Activity » Replace every occurrence of "Coturi" with "Curbe" throughout the records, and write them out again with everything else left unchanged.

Information shown »
━━━━

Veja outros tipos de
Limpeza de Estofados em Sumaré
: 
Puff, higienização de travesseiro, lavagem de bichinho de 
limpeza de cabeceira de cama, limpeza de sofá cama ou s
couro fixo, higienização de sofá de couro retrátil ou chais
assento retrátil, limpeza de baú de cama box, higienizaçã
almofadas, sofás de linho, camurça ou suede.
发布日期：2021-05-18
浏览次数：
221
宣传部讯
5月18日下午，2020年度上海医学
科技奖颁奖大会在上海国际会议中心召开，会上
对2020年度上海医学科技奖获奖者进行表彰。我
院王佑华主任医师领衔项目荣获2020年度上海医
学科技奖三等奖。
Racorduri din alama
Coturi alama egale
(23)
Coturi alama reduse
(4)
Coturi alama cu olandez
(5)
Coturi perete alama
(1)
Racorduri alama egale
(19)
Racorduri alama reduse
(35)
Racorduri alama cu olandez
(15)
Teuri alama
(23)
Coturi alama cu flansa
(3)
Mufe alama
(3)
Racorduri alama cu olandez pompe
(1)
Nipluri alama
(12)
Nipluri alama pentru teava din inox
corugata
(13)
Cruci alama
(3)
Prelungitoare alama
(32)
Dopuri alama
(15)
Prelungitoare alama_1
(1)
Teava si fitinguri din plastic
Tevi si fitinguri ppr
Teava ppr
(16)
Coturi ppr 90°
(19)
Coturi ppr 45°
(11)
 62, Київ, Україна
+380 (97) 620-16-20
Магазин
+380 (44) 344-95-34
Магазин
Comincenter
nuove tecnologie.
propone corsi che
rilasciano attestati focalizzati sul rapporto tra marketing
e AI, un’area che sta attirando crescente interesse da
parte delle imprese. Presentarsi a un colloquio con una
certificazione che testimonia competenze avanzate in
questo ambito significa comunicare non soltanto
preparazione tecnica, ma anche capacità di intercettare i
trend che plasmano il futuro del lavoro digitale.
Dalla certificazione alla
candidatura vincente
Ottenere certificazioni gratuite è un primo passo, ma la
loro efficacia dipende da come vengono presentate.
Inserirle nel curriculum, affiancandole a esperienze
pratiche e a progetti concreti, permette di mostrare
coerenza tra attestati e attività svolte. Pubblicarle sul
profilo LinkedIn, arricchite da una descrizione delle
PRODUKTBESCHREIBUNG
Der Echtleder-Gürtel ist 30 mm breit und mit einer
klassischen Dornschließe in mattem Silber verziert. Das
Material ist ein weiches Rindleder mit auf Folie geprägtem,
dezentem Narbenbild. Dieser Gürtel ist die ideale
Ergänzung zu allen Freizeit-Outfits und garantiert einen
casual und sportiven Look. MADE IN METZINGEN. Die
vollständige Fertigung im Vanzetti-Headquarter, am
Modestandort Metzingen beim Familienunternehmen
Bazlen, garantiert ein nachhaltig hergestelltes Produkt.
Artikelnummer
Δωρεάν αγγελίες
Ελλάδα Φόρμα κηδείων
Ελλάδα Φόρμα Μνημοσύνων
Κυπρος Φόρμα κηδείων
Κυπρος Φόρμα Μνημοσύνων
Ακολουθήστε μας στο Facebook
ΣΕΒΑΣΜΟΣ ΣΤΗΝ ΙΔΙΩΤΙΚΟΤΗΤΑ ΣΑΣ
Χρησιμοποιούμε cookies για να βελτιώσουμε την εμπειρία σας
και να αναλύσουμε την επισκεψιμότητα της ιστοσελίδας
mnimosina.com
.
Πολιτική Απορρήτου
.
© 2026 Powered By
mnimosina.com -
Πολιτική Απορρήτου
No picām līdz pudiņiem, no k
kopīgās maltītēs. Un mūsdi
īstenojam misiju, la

━━━━

Task answer »
Veja outros tipos de
Limpeza de Estofados em Sumaré
: 
Puff, higienização de travesseiro, lavagem de bichinho de 
limpeza de cabeceira de cama, limpeza de sofá cama ou s
couro fixo, higienização de sofá de couro retrátil ou chais
assento retrátil, limpeza de baú de cama box, higienizaçã
almofadas, sofás de linho, camurça ou suede.
发布日期：2021-05-18
浏览次数：
221
宣传部讯
5月18日下午，2020年度上海医学
科技奖颁奖大会在上海国际会议中心召开，会上
对2020年度上海医学科技奖获奖者进行表彰。我
院王佑华主任医师领衔项目荣获2020年度上海医
学科技奖三等奖。
Racorduri din alama
Curbe alama egale
(23)
Curbe alama reduse
(4)
Curbe alama cu olandez
(5)
Curbe perete alama
(1)
Racorduri alama egale
(19)
Racorduri alama reduse
(35)
Racorduri alama cu olandez
(15)
Teuri alama
(23)
Curbe alama cu flansa
(3)
Mufe alama
(3)
Racorduri alama cu olandez pompe
(1)
Nipluri alama
(12)
Nipluri alama pentru teava din inox
corugata
(13)
Cruci alama
(3)
Prelungitoare alama
(32)
Dopuri alama
(15)
Prelungitoare alama_1
(1)
Teava si fitinguri din plastic
Tevi si fitinguri ppr
Teava ppr
(16)
Curbe ppr 90°
(19)
Curbe ppr 45°
(11)
 62, Київ, Україна
+380 (97) 620-16-20
Магазин
+380 (44) 344-95-34
Магазин
Comincenter
nuove tecnologie.
propone corsi che
rilasciano attestati focalizzati sul rapporto tra marketing
e AI, un’area che sta attirando crescente interesse da
parte delle imprese. Presentarsi a un colloquio con una
certificazione che testimonia competenze avanzate in
questo ambito significa comunicare non soltanto
preparazione tecnica, ma anche capacità di intercettare i
trend che plasmano il futuro del lavoro digitale.
Dalla certificazione alla
candidatura vincente
Ottenere certificazioni gratuite è un primo passo, ma la
loro efficacia dipende da come vengono presentate.
Inserirle nel curriculum, affiancandole a esperienze
pratiche e a progetti concreti, permette di mostrare
coerenza tra attestati e attività svolte. Pubblicarle sul
profilo LinkedIn, arricchite da una descrizione delle
PRODUKTBESCHREIBUNG
Der Echtleder-Gürtel ist 30 mm breit und mit einer
klassischen Dornschließe in mattem Silber verziert. Das
Material ist ein weiches Rindleder mit auf Folie geprägtem,
dezentem Narbenbild. Dieser Gürtel ist die ideale
Ergänzung zu allen Freizeit-Outfits und garantiert einen
casual und sportiven Look. MADE IN METZINGEN. Die
vollständige Fertigung im Vanzetti-Headquarter, am
Modestandort Metzingen beim Familienunternehmen
Bazlen, garantiert ein nachhaltig hergestelltes Produkt.
Artikelnummer
Δωρεάν αγγελίες
Ελλάδα Φόρμα κηδείων
Ελλάδα Φόρμα Μνημοσύνων
Κυπρος Φόρμα κηδείων
Κυπρος Φόρμα Μνημοσύνων
Ακολουθήστε μας στο Facebook
ΣΕΒΑΣΜΟΣ ΣΤΗΝ ΙΔΙΩΤΙΚΟΤΗΤΑ ΣΑΣ
Χρησιμοποιούμε cookies για να βελτιώσουμε την εμπειρία σας
και να αναλύσουμε την επισκεψιμότητα της ιστοσελίδας
mnimosina.com
.
Πολιτική Απορρήτου
.
© 2026 Powered By
mnimosina.com -
Πολιτική Απορρήτου
No picām līdz pudiņiem, no k
kopīgās maltītēs. Un mūsdi
īstenojam misiju, la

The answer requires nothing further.